Extracted text:
===

Allowing returning H-2A workers to be processed without interviews will help ease the plight of farmers counting on foreign labor, but it “certainly will not solve the entire problem,” said Mike Carlton, director of labor relations at the Florida Fruit and Vegetable Association.
Florida grows 300 commercial crops, nearly all of which depend on migrant laborers, he said.
“We have very few domestic workers available to us,” Carlton said. “The numbers are not sustainable for us.”
Labor-intensive, hand-harvested crops will be hit the hardest by the delay in visa processing, he said, especially as crunchtime for Florida farms approaches in the fall.
Michael Schadler, executive vice president of the Florida Tomato Exchange, a trade organization, says the state’s tomato producers rely especially on H-2A laborers.
“It’s become a bigger part of our workforce in recent years,” he said. “This latest development puts at risk a portion of our tomato crop from being harvested, as well as all kinds of crops from around the country. We need a quick resolution so that farmers can continue supplying fruits and vegetables to the country during this challenging time.”
There will probably be widespread unemployment in the hospitality, travel and tourism fields due to coronavirus quarantines and curfews. But Carlton said laid-off hotel and restaurant workers are unlikely to fill the labor shortage in food production.
“It’s certainly a potential source of labor,” he says, “but it does require a certain amount of skill to be productive in harvesting fruits and vegetables. You need to get produce harvested when it’s ready to be harvested. Delays due to inexperienced workers could mean losses of crop. This work has not generally been something that domestic workers are willing to do.”
California is likely to be hardest hit, bringing in only half of the migrant labor it will need, according to Jason Resnick, vice president and general counsel for Western Growers, a trade group. Historically 50 to 60 percent of the seasonal farmworkers are returning, Resnick said. Of those, 10 to 15 percent would have issues that would not qualify them for the interview waivers.
The state’s $45 billion agriculture industry produces nearly half of the nation’s fresh fruits and vegetables, and employs roughly 800,000 farmworkers. In the past five years, more than 40 percent of California farmers reportedly have been unable to hire all the workers they have needed, with many turning to mechanization to make up for the shortfall.
Growers in Salinas, California, will be affected first. They were scheduled to have workers arrive at the end of March, working fields of lettuces and leafy greens.
“The application process requires that you apply two months before you need the workers,” Resnick said, “So summer fruits and vegetables could get stacked up like dominoes. It’s going to affect the entire country.”
In Virginia and Maryland, crab season opened this week in the Chesapeake Bay. Given the mild winter, crabs are already starting to scurry out of the mud and into the crab pots, said A.J. Erskine, who works for two seafood companies and is board chairman of the Virginia Seafood Council.
“That resource is going to be harvested but not processed because there’s not going to be any seasonable labor to help pick that crab meat,” Erskine said.
Seafood companies have Mexican migrant workers scheduled to cross the border over the next two weeks who may no longer be processed, industry representatives say.
“It’s going to be devastating to the Virginia commercial seafood industry if these crab pickers, bait packers and fish packers don’t get help,” said Mike Hutt, executive director of the Virginia Marine Products Board, which represents the state’s seafood industry. “The timing can’t be any worse. It’s possible that for some of these people, if they don’t get their workers, they could go out of business.”

===

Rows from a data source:
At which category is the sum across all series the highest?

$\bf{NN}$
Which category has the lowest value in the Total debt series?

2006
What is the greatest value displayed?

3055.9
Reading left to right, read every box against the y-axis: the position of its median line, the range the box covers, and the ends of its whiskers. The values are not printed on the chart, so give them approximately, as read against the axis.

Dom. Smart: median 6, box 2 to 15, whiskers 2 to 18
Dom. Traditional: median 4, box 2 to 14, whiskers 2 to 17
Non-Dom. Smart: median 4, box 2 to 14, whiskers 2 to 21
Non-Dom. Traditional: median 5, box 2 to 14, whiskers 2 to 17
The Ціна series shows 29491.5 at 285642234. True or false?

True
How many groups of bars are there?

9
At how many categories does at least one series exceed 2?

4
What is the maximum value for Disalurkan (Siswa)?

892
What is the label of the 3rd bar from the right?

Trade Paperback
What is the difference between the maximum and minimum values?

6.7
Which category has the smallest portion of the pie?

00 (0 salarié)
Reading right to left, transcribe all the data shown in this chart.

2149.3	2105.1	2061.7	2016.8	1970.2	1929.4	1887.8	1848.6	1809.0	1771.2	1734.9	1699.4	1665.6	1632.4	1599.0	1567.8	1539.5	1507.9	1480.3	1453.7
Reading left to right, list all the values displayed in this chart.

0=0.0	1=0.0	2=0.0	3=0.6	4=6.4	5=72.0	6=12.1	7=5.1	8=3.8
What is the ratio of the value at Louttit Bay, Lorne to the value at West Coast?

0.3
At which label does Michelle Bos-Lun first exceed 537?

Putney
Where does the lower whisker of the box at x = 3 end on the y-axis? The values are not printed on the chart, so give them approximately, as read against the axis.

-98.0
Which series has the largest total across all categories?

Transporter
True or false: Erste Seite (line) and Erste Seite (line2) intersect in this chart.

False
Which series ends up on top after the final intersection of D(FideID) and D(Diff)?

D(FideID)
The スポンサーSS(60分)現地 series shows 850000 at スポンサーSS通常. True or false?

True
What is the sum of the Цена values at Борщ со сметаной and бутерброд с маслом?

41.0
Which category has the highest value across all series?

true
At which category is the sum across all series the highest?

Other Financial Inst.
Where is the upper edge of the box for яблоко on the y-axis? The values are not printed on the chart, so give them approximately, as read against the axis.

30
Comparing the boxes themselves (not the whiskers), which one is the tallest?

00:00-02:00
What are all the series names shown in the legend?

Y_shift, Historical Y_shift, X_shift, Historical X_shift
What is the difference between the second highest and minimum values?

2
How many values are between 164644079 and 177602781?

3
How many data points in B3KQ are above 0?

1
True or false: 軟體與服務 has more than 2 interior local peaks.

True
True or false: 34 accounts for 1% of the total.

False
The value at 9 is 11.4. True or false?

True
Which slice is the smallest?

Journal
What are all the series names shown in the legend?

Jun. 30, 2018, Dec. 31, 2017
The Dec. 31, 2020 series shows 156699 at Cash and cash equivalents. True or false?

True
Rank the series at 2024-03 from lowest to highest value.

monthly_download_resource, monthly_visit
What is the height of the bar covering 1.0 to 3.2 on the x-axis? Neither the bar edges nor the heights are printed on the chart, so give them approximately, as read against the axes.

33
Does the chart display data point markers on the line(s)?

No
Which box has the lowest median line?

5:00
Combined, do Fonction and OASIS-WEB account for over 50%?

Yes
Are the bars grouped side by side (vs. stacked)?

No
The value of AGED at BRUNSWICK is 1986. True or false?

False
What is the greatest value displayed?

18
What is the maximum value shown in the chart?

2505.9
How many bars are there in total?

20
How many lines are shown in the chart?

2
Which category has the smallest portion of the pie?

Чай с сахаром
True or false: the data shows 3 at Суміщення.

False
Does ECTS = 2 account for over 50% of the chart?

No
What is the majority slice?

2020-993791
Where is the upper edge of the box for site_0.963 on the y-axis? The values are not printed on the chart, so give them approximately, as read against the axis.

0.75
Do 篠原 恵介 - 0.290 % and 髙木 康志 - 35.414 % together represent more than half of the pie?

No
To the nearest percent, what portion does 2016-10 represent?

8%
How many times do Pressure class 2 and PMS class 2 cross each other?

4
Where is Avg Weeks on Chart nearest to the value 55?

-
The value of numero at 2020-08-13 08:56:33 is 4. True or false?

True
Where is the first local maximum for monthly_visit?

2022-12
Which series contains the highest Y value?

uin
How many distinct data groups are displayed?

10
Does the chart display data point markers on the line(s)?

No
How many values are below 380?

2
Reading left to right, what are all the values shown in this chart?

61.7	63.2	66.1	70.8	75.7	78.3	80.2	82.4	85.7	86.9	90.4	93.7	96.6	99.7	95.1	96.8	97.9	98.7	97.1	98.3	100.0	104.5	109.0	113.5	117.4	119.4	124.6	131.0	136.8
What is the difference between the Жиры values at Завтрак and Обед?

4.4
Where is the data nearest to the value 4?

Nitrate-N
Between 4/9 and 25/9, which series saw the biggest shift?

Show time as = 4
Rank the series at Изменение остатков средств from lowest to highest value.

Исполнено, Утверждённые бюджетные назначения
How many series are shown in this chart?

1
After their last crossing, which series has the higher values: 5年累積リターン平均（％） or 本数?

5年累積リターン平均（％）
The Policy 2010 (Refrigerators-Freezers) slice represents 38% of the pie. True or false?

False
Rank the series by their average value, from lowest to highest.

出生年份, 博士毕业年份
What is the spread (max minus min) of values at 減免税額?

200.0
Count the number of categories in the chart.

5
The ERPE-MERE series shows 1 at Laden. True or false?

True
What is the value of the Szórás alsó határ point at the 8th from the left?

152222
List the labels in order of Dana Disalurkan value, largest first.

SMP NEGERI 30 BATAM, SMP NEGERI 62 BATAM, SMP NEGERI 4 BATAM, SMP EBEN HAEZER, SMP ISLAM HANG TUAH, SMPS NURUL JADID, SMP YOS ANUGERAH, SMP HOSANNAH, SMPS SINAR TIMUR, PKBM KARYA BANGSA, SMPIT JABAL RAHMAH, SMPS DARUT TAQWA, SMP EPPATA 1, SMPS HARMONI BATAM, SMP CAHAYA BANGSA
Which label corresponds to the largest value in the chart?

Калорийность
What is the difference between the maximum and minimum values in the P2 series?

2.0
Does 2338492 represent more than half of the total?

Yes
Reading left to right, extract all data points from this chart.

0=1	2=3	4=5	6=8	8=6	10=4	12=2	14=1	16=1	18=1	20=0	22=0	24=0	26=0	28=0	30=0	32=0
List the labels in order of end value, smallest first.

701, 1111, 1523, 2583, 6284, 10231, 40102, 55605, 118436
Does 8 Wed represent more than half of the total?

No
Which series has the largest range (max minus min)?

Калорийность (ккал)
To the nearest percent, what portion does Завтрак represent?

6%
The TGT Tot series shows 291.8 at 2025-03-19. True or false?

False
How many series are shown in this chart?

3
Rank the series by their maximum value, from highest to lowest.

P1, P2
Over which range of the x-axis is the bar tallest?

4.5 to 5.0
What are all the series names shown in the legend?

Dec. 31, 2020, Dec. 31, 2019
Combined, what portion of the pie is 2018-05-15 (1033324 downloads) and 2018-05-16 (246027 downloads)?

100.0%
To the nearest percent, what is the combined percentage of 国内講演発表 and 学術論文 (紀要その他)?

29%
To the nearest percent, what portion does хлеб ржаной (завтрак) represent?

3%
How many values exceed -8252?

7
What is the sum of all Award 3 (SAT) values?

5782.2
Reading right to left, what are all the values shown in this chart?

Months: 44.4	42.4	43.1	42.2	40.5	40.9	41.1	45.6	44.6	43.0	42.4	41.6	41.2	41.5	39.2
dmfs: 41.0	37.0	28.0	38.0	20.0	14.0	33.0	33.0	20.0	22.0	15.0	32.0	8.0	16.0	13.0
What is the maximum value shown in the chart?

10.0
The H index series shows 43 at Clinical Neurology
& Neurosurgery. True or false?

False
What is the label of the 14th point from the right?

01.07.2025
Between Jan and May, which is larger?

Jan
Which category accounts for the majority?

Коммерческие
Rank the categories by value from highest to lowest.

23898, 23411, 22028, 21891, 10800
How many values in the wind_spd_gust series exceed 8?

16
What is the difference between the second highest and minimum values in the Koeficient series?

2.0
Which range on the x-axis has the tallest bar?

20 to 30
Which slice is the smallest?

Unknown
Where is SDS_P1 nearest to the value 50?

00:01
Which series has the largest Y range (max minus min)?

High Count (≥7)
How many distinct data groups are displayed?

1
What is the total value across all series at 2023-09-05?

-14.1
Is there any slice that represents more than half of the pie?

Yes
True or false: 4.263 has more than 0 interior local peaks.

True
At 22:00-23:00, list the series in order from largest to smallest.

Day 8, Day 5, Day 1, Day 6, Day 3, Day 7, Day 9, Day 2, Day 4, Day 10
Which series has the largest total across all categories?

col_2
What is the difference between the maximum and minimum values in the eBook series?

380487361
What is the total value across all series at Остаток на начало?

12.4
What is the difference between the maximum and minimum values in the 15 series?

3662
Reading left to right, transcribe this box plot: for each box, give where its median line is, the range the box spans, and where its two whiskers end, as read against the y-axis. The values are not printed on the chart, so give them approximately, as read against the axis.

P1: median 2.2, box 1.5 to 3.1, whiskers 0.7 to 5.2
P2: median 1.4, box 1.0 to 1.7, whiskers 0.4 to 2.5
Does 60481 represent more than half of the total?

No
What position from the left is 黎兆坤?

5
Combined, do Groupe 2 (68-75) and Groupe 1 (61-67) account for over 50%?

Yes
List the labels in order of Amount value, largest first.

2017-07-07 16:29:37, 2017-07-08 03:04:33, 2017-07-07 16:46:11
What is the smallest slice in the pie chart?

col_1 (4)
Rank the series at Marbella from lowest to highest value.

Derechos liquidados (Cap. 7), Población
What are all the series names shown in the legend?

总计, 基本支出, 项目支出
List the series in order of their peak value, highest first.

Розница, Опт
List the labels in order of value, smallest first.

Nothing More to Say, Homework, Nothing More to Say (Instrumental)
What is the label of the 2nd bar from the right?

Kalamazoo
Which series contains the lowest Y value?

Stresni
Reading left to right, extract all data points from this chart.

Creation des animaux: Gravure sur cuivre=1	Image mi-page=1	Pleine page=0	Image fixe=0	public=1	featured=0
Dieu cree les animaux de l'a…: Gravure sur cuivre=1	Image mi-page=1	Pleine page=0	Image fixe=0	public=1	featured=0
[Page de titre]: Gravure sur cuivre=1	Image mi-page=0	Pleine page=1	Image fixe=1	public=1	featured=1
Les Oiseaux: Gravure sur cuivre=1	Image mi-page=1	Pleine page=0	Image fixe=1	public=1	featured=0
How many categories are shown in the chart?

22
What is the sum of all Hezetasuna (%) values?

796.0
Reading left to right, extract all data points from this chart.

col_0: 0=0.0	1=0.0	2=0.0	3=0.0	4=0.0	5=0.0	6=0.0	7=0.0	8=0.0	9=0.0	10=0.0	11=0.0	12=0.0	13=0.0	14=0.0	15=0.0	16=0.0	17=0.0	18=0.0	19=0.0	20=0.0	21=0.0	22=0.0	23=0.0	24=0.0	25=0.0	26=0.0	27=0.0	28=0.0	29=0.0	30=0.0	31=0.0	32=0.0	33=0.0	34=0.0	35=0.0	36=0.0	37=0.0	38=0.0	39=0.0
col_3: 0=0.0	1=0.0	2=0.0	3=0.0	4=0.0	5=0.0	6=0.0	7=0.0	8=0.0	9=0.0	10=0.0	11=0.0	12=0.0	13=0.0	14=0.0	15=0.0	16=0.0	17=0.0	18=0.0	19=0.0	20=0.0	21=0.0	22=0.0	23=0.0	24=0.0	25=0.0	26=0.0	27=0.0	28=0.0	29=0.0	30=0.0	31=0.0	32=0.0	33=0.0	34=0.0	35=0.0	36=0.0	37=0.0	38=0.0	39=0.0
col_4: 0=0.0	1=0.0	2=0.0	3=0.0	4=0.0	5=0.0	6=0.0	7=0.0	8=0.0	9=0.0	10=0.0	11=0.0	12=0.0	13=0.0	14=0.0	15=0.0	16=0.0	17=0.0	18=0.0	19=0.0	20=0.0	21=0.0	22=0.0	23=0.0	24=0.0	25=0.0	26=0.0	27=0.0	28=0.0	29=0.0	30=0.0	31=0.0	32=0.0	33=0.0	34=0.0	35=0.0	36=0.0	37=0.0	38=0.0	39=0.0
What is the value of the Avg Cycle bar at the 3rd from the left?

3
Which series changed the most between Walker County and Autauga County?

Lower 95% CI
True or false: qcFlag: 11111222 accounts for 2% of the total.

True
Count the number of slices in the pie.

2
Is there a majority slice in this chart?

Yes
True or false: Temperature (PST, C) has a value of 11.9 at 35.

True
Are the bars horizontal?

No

===

Required actions:
1. Translate this sentence from the farm labor article into Spanish: "Florida grows 300 commercial crops, nearly all of which depend on migrant laborers, he said."
2. Reproduce the passage of the farm labor article starting at "Michael Schadler, executive" and ending at "in food production.".

Problem solutions:
1. Florida produce 300 cultivos comerciales, casi todos los cuales dependen de trabajadores migrantes, dijo.

2.
Michael Schadler, executive vice president of the Florida Tomato Exchange, a trade organization, says the state’s tomato producers rely especially on H-2A laborers.
“It’s become a bigger part of our workforce in recent years,” he said. “This latest development puts at risk a portion of our tomato crop from being harvested, as well as all kinds of crops from around the country. We need a quick resolution so that farmers can continue supplying fruits and vegetables to the country during this challenging time.”
There will probably be widespread unemployment in the hospitality, travel and tourism fields due to coronavirus quarantines and curfews. But Carlton said laid-off hotel and restaurant workers are unlikely to fill the labor shortage in food production.